In the end, content proved to be both our greatest strength and our greatest weakness. Our system was entirely creator-content-based; the program had no ability to write its own sentences, and users could only contribute individual nouns in predefined categories, via the “Search” feature. No matter how sophisticated our linking systems are– and no matter how sophisticated they might become in the future, after more development– the quality of our content will still be our major limiting factor.

For example, when we first started working on the project, there was no distinction between {{organization}} and {{government_org}} and no distinction between {{famous_person}} and {{government_person}}. Additionally, we had a lot of people in those lists who were long dead– so long dead that the didn’t make sense in most of the sentences they’d turn up in. At one point, we had to go through the variable lists and split everything up and cull a ton of words.

We had similar problems with the main and filler sentences.

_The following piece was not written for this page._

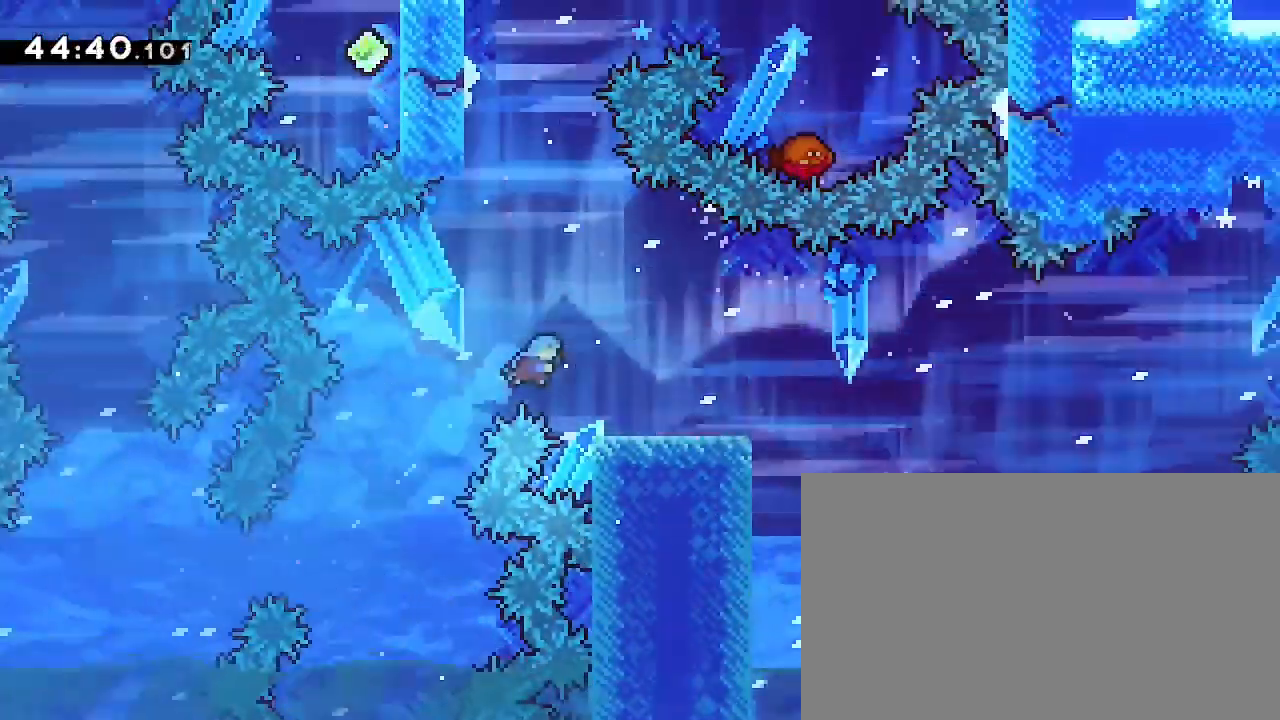
{"buttons": [], "left_stick": "left", "right_stick": "up", "events": [[200, "left_stick", "center"], [267, "left_stick", "down-left"], [300, "right_stick", "up"], [333, "left_stick", "left"]]}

Sometimes we’d write a sentence that sounded good by itself, but made no sense in the context of other sentences. Sometimes we’d write introductory sentences that had too many variables, and seemed to tell too complete a story– so every sentence that followed would sound unrelated and weird.

Every time Ian (who programmed the entire project) made adjustments to the linking systems, our passages improved– but they could improve only so long as the sentences made sense. I think the most time-consuming, dull, and frustrating barrier we had to overcome was the degree to which poor content limited us.

Conclusion

We hope to continue updating the site, but we will always have to navigate a tradeoff between conspiracy “coherency” and other qualities we value, like randomness, rambliness, high variance, and the sheer size of the project overall. (The sentences themselves contain over 9500 words!)

If I ever have to work on a project where I must write a mad-lib content generator, I will prefer the passages to be much less detailed than the ones in this project. I’d prefer to work with passages consisting of only a few sentences– three sentences, say, and no filler– and much less than 12 variable categories. With good content, such a project could seem just as varied and interesting, while requiring a fraction of the necessary man-hours to implement, and granting the creators more fine control over the final generated results.